An unspecified number of Indian soldiers deployed in Kashmir to fight the popular armed insurgency have been shifted to the border with China in Ladakh, where the Chinese and Indian armies have been locked in a stand-off since May last year, Anadolu Agency quoted a reputed Indian defense analyst as saying.
"I can't reveal the numbers but a sizable number of Rashtriya Rifles soldiers have been moved to the Line of Actual Control (LAC)," Pravin Sawhney, a former Indian army officer and editor of defense magazine, FORCE, told Anadolu Agency correspondent in Srinagar.
"The fact that they have been shifted to the LAC should be an indicator enough for the reason behind the move," Sawhney said when asked what prompted the withdrawal and redeployment.
Sawhney has been advocating withdrawal of the army from counterinsurgency operations in Kashmir so they could focus on border security and what he considers the bigger threat -- the People's Liberation Army. He has called for "making peace with Pakistan and seeking areas of cooperation with China."
The LAC is the undefined border between India and China in the Ladakh region and currently the site of a military standoff between Indian and Chinese armies. India moved thousands of troops to the border after 20 Indian soldiers were killed in a clash with Chinese soldiers armed with nail-studded clubs in June last year.
China controls 1,000 sq. km. of area in Ladakh
About 1,000 square kilometers of area in Ladakh along the
Line of Actual Control (LAC) is now under Chinese control, intelligence inputs
provided to the central government suggest, Indian media reported on September
1, 2020.
A senior government official said that from Depsang Plains to Chushul in the
Galwan Valley in eastern Ladakh there had been a systematic mobilization by the
Chinese troops along the undefined LAC.
The official revealed that in Depsang Plains, from patrolling point 10-13, the
scale of Chinese control of India's perception of the LAC stood at about 900
sq. km.
About 20 sq. km in Galwan Valley and 12 sq. km in Hot Springs area is said to
be under Chinese occupation, the official said. In Pangong Tso, the area under
Chinese control is 65 sq. km, whereas in Chushul it is 20 sq. km, the official
said.
Ladakh may look like a stalemate, but China is winning against India
While pundits agree that Asia is the site of an ongoing shift in the global power balance, what gets little attention is how New Delhi's reworking of military priorities--forced by events on the disputed Sino-Indian border--will have far-reaching geopolitical consequences for the world, says Sushant Singh, a senior fellow with the Centre for Policy Research in New Delhi.
Writing in Foreign Policy on January 1, 2021, Sushant said Beijing has forced New Delhi to focus on securing its land borders at the cost of its strategic military transformation, handing China a clear long-term advantage.
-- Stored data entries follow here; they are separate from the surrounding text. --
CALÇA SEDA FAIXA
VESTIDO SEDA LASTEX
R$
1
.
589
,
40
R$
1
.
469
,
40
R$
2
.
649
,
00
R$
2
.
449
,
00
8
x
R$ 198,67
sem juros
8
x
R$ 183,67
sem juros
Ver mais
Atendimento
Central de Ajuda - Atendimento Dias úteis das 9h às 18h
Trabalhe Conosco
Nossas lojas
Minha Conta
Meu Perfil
The current crisis began last May when China diverted its soldiers from a training exercise into Ladakh, catching the Indian Army off guard amid the pandemic. The gravity of the situation became clear in mid-June when 20 Indian and an unknown number of Chinese soldiers were killed in a violent clash, where not a single bullet was fired. The front-line soldiers of two nuclear-armed neighbors used batons, clubs, and stones to inflict injuries and cause deaths, Sushant said, adding:
"Since then, there have been multiple attempts at disengagement and de-escalation on the disputed border, but the political and military talks--the last one was held on Nov. 6--have been futile. The Chinese have refused to restore the pre-May status quo in Ladakh, where they now control an additional 600 square miles of territory.
"Indian and Chinese battle tanks are positioned only a few yards apart at standoff sites, while more than 100,000 soldiers of both armies remain deployed at altitudes ranging from 10,000 to 15,000 feet, where temperatures can dip to minus 22 degrees Fahrenheit.